Wild & Natural Places

Protecting the Driftless Area

ELPC is working to protect the Driftless Area from the unnecessary, 17-story Cardinal-Hickory Creek transmission line which would cause undue harm to the unique landscape.

The Driftless Area is the Midwest’s premier biodiversity hotspot, covering the ancient landscape surrounding the Mississippi River as it flows through northern Illinois, western Wisconsin, eastern Minnesota and eastern Iowa.

The area contains a high concentration of unique topographical and geological features, like hundreds of rare cold-water tributary streams that flow in and out of porous limestone “karst” rock formations and into the Mississippi River. Because of that unique geology, the Driftless Area contains dozens of uncommon species of reptiles, amphibians and plants, with abundant populations of native fish. The region plays a critical role as a rest and feeding stop for more than half of North America’s bird species, forming the largest contiguous area of fish and wildlife habitat remaining in the central United States.

The Driftless Area, like other special natural places, is under threat from development and resultant habitat fragmentation and degradation, pollution, the spread of invasive alien species and climate change. If action is not taken soon, many native species and ecosystems will disappear.

What is ELPC Doing?

ELPC is representing the Driftless Area Land Conservancy (DALC) in a campaign against a proposed new high voltage transmission line that would run from Dubuque County, Iowa to Middleton, Wisconsin, just west of Madison. This new power line would cross the Upper Mississippi River National Wildlife and Fish Refuge near Cassville, Wisconsin, and then cut a swath through the Driftless Area of southwest Wisconsin, a unique and scenic landscape. The Cardinal-Hickory Creek transmission line, proposed by the American Transmission Company (ATC), Iowa Transmission Company (ITC), and Dairyland Power Cooperative, would feature towers up to 17 stories tall, negatively affect many special natural resource areas in Wisconsin, including the Military Ridge Prairie Heritage Area, Governor Dodge State Park, Military Ridge State Trail, Dodgeville and Wyoming Oak Woodlands/Savanna Conservation Opportunity Area, the Pecatonica State Trail, and the Ice Age State Trail. It would have broad-reaching adverse effects, from impacts on endangered species to tourism to farming operations to property values.

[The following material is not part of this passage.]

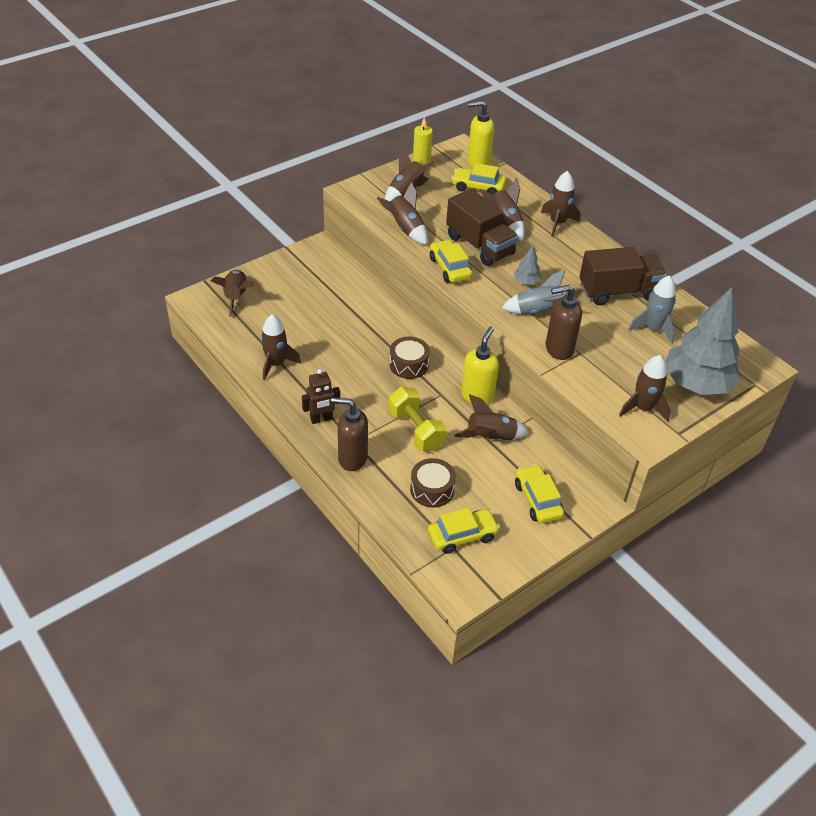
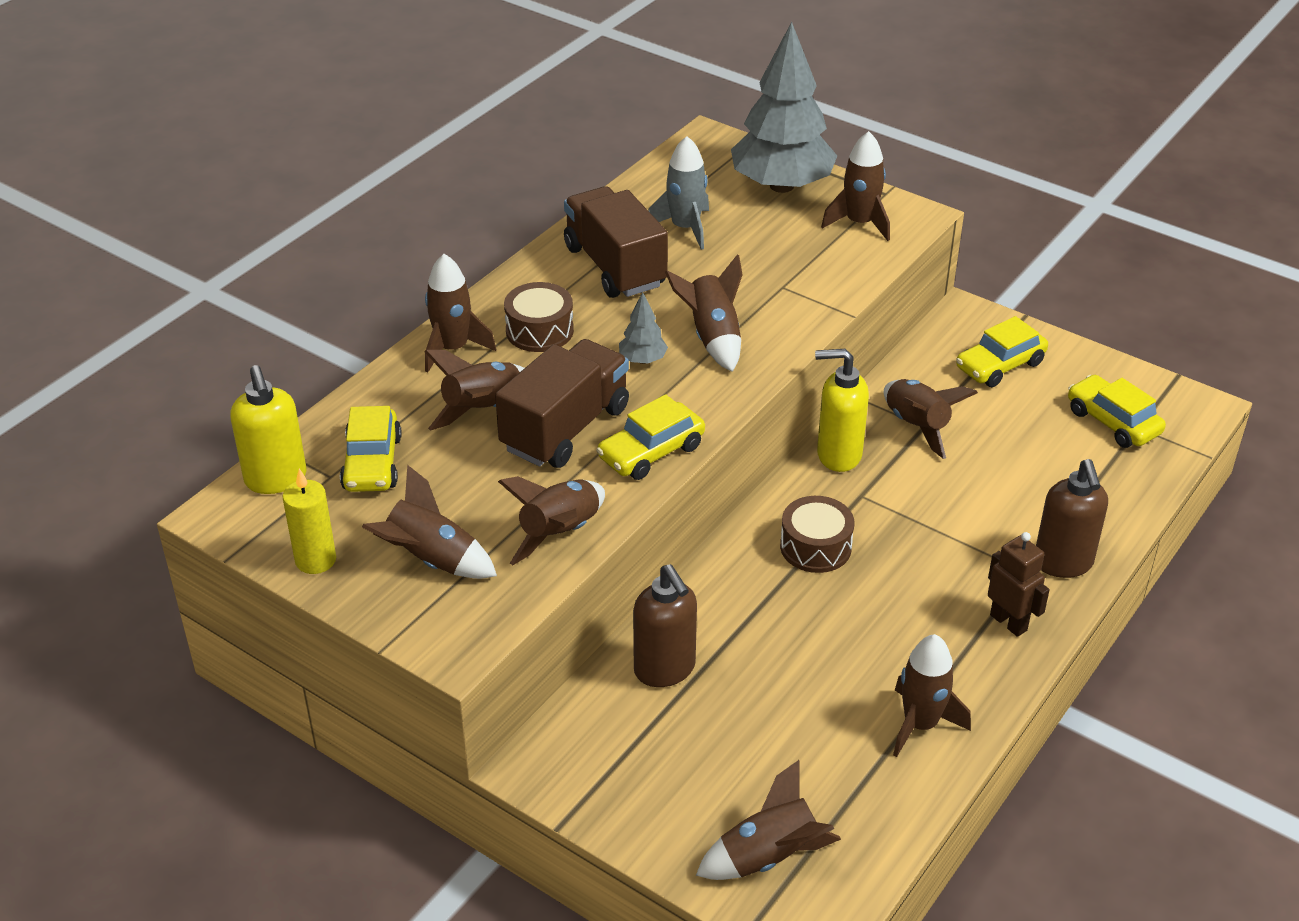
camera: 105 degrees left, 5 degrees down
yellow dumbbell [388,387,447,451] -> none
brown drum [410,458,456,508] -> brown drum moved to [504,282,574,352]
grey rocket [502,270,567,314] -> brown rocket [665,254,743,372]
brown soap dispenser [546,285,582,360] -> brown soap dispenser moved to [633,564,697,687]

“The proposed Cardinal-Hickory Creek line would cut across the wildlife refuge and stretch northeast toward Madison on towers as tall as 17-story buildings through the Driftless Area — a geological anomaly where the pancake flat Midwest gives way to forested hills and the picturesque barns of family-owned dairy farms.” -Michael Hawthorne, Chicago Tribune

ELPC is working to show decision-makers and stakeholders that this huge new high voltage transmission line is not needed. In fact, electricity demand in southwest and central Wisconsin and points eastward is flat or declining. Even if there was a need for electricity in the area, it could be better and more efficiently met through energy efficiency, demand management, distributed generation, storage, and local renewable energy resources, which would provide local jobs and support the local economy.

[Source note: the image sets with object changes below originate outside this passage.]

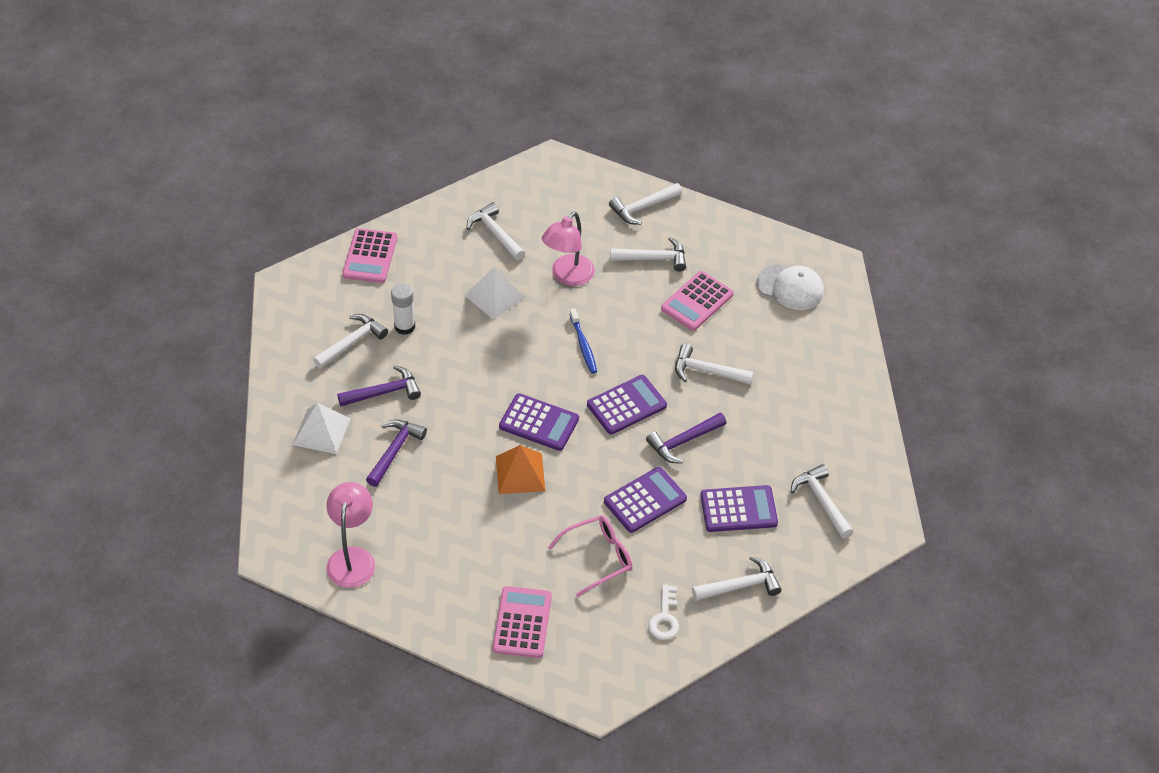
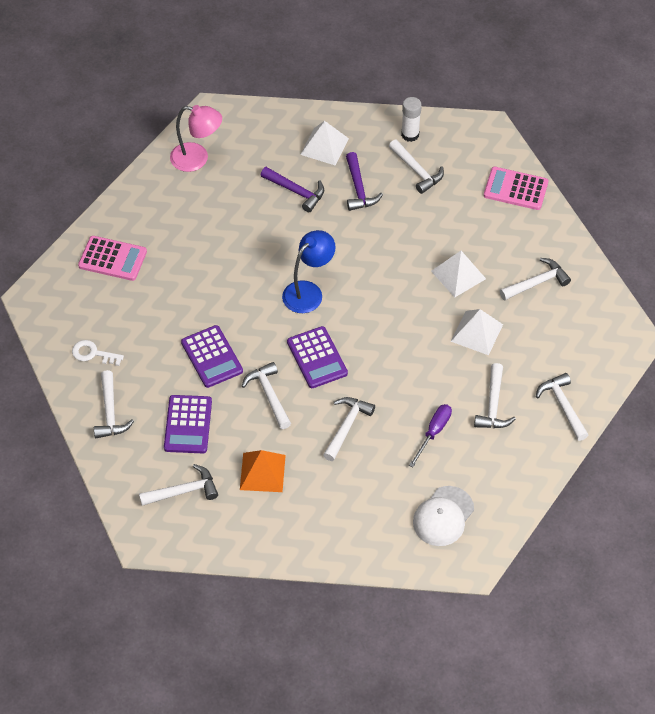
camera: 100 degrees right, 5 degrees up
white glue stick [391,283,415,335] -> white glue stick moved to [401,97,422,142]
orange pyramid [496,445,545,494] -> orange pyramid moved to [240,450,286,492]
purple calculator [499,393,579,451] -> blue lamp [282,230,336,313]
pink lamp [542,211,595,286] -> white pyramid [451,309,503,355]
pink glasses [548,515,633,597] -> none
blue toothbrush [569,308,597,373] -> none
purple hammer [646,413,726,464] -> white hammer [242,362,291,429]
pink calculator [661,271,734,331] -> purple screwdriver [409,404,452,467]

The Public Service Commission of Wisconsin approved the transmission line in August 2019. ELPC has filed a lawsuit in the Dane County circuit court on behalf of its clients challenging this approval. ELPC also filed a separate lawsuit in federal district court challenging the Commissioners’ refusal to recuse themselves, even though two of the three Commissioners have close ties to proponents of the line.

In February 2020, the U.S. Department of Agriculture’s Rural Utilities Service released the Record of Decision, the last step in its environmental review process. The Rural Utilities Service’s environmental review has several flaws, including failing to consider how technologies like distributed generation and battery storage could more cheaply provide the same benefits to the electric grid while avoiding significant impacts to the environment. At the same time, the U.S. Fish and Wildlife Service issued a determination that it could move forward with permitting the construction of the transmission line through the Upper Mississippi River National Wildlife and Fish Refuge. The Fish and Wildlife Service tries to argue that the Cardinal-Hickory Creek transmission line would only be a minor realignment of an existing power line, even though it is an entirely new project. ELPC is considering challenges to these agency decisions.